═══ INPUT ROWS

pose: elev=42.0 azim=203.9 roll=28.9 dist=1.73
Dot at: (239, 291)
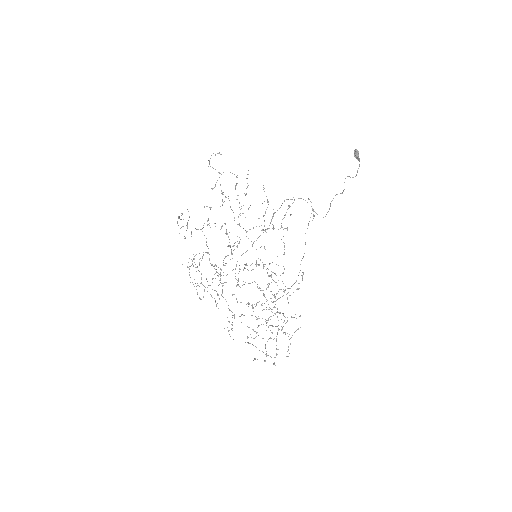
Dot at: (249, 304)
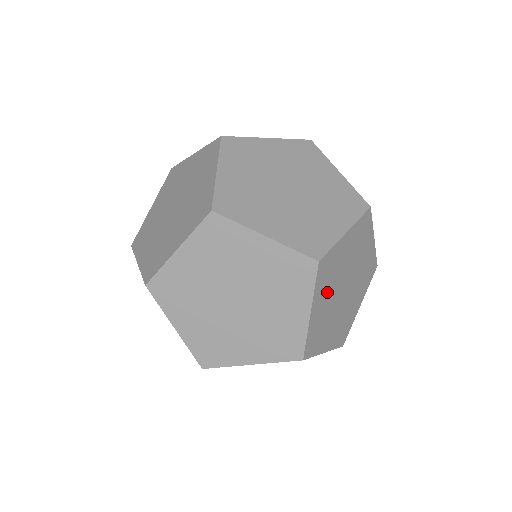
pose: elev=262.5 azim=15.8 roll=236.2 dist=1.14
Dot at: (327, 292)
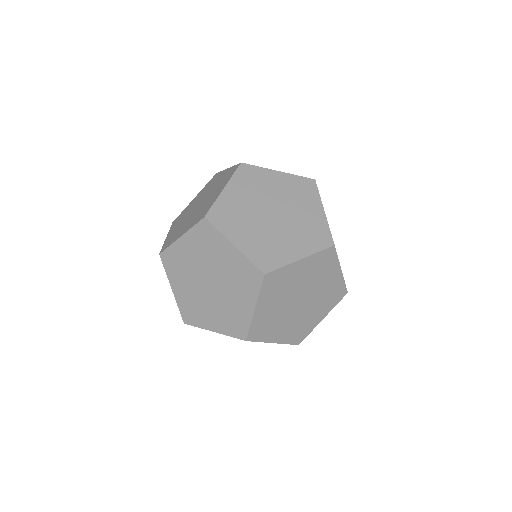
Dot at: occluded
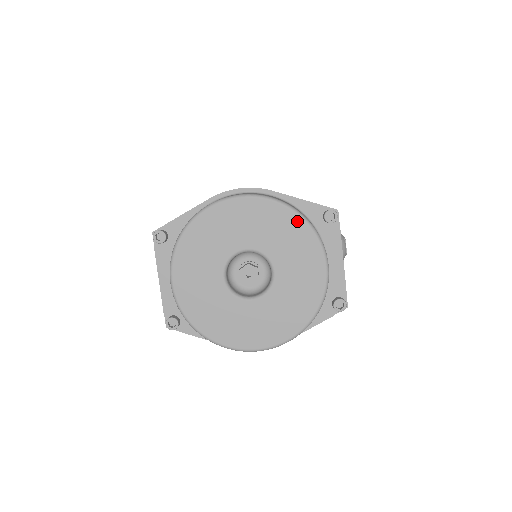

══════

WHAT YOU SHOULD DO: Switch every "pose" to "view" and give the lines of all the records again, with nothing else changed. Leave the pictures out of the answer.

RESULT:
view: elev=42.0 azim=203.9 roll=28.9 dist=1.73
Dot at: (239, 291)
Dot at: (249, 304)
view: elev=262.5 azim=15.8 roll=236.2 dist=1.14
Dot at: (327, 292)
Dot at: occluded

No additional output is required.